Document section:
18. Subsequent Events

 

The Company has evaluated subsequent events through the filing date of this Form 10-K and has determined that there were no additional subsequent events to recognize or disclose in these financial statements.

 

ITEM 9. CHANGES IN AND DISAGREEMENTS WITH ACCOUNTANTS ON ACCOUNTING AND FINANCIAL

DISCLOSURES

None.

 

ITEM 9A(T). CONTROLS AND PROCEDURES

 

Evaluation of Disclosure Controls and Procedures

 

As required by SEC Rule 13a-15(b) under the Securities Exchange Act of 1934, as amended (the "Exchange Act"), the Company carried out an evaluation, under the supervision and with the participation of the Company's management, including the Company's Chief Executive Officer and Chief Financial Officer, of the effectiveness of the design and operation of the Company's disclosure controls and procedures (as such term is defined in Rule 13a-15(e) under the Exchange Act) as of December 31, 2009. Based on this evaluation, the Company's Chief Executive Officer and Chief Financial Officer concluded that the Company's disclosure controls and procedures were effective as of December 31, 2009.

 

Management's Report on Internal Control Over Financial Reporting

 

Management is responsible for establishing and maintaining adequate internal control over financial reporting, as defined in Rule 13a-15(f) promulgated under the Exchange Act. We maintain internal control over financial reporting designed to provide reasonable assurance regarding the reliability of financial reporting and the preparation of financial statements for external purposes in accordance with generally accepted accounting principles.

Your tasks:
• A. Transcribe the stretch of the 10-K excerpt from "Management is responsible" through "accepted accounting principles.".
• B. In the 10-K excerpt, as of what date were the company's disclosure controls and procedures found to be effective?
• C. Condense the paragraph of the 10-K excerpt that begins "As required by SEC Rule 13a-15(b)" into a shorter version that keeps its main facts.
The data after this point has no connection to the 10-K excerpt.

Supplied information:
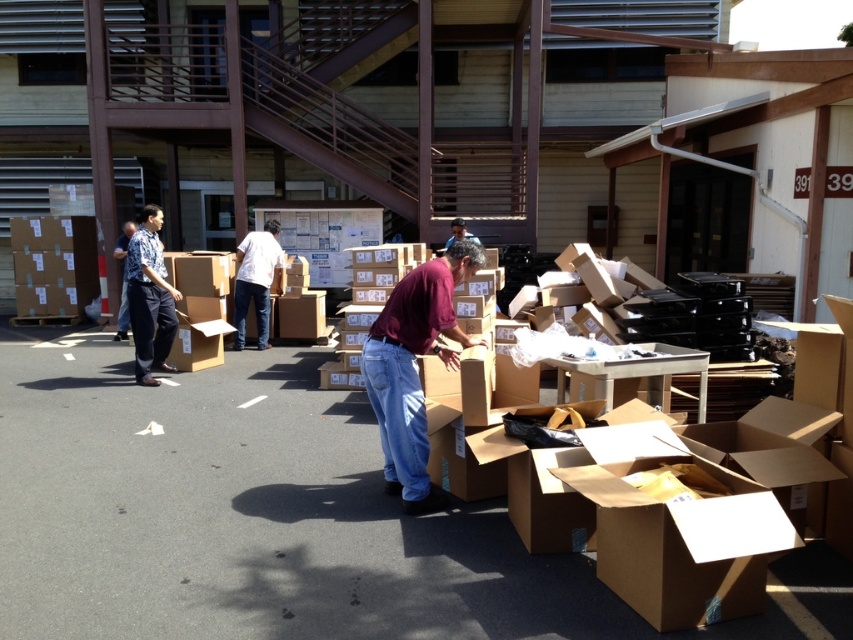
Consider the image. What is the exact coordinate of the maroon shirt at center in the image?

The maroon shirt at center is located at point (415, 368).

Please look at the point at coordinates (149, 298). What color is the shirt located there?

The shirt at point (149, 298) is dull blue.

Exercise answers:
• A.
Management is responsible for establishing and maintaining adequate internal control over financial reporting, as defined in Rule 13a-15(f) promulgated under the Exchange Act. We maintain internal control over financial reporting designed to provide reasonable assurance regarding the reliability of financial reporting and the preparation of financial statements for external purposes in accordance with generally accepted accounting principles.

• B. December 31, 2009

• C. Under SEC Rule 13a-15(b) of the Exchange Act, management, including the Chief Executive Officer and Chief Financial Officer, evaluated how well the company's disclosure controls and procedures were designed and operated as of December 31, 2009. Based on that evaluation, the two officers concluded that these controls and procedures were effective as of that date.